**TASK**: Reproduce every line of text in the following records without alteration, and leave the pictures out of your answer.

**DATA FOR THIS EXERCISE**:
########################################

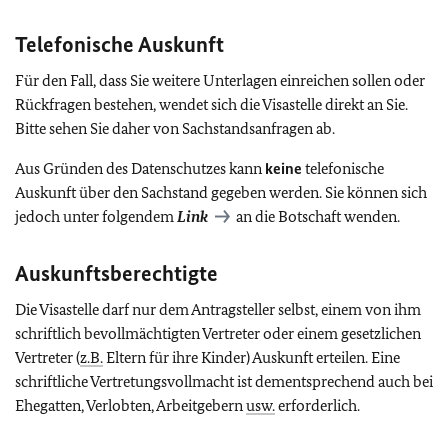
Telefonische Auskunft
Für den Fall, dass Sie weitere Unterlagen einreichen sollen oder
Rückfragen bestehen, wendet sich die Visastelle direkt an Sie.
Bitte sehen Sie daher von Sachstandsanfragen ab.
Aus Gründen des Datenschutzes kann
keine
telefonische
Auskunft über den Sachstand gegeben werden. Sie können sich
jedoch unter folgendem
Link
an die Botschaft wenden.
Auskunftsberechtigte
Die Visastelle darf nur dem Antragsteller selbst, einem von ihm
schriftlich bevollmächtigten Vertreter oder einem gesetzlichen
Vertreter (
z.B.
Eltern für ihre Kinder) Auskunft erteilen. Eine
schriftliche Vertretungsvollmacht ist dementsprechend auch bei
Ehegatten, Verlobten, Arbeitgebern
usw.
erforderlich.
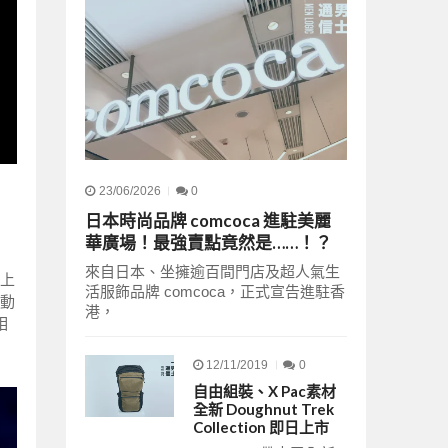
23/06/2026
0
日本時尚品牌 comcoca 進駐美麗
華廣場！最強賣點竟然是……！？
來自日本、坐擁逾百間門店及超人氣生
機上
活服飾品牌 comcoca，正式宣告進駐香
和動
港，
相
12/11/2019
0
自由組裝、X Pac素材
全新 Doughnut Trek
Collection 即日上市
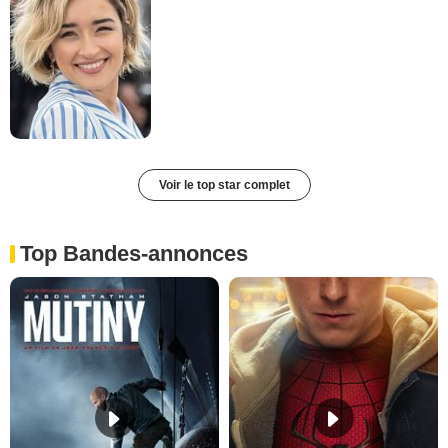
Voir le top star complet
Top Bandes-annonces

########################################

**OUTPUT FOR THIS TASK**:
Telefonische Auskunft
Für den Fall, dass Sie weitere Unterlagen einreichen sollen oder
Rückfragen bestehen, wendet sich die Visastelle direkt an Sie.
Bitte sehen Sie daher von Sachstandsanfragen ab.
Aus Gründen des Datenschutzes kann
keine
telefonische
Auskunft über den Sachstand gegeben werden. Sie können sich
jedoch unter folgendem
Link
an die Botschaft wenden.
Auskunftsberechtigte
Die Visastelle darf nur dem Antragsteller selbst, einem von ihm
schriftlich bevollmächtigten Vertreter oder einem gesetzlichen
Vertreter (
z.B.
Eltern für ihre Kinder) Auskunft erteilen. Eine
schriftliche Vertretungsvollmacht ist dementsprechend auch bei
Ehegatten, Verlobten, Arbeitgebern
usw.
erforderlich.
23/06/2026
0
日本時尚品牌 comcoca 進駐美麗
華廣場！最強賣點竟然是……！？
來自日本、坐擁逾百間門店及超人氣生
機上
活服飾品牌 comcoca，正式宣告進駐香
和動
港，
相
12/11/2019
0
自由組裝、X Pac素材
全新 Doughnut Trek
Collection 即日上市
Voir le top star complet
Top Bandes-annonces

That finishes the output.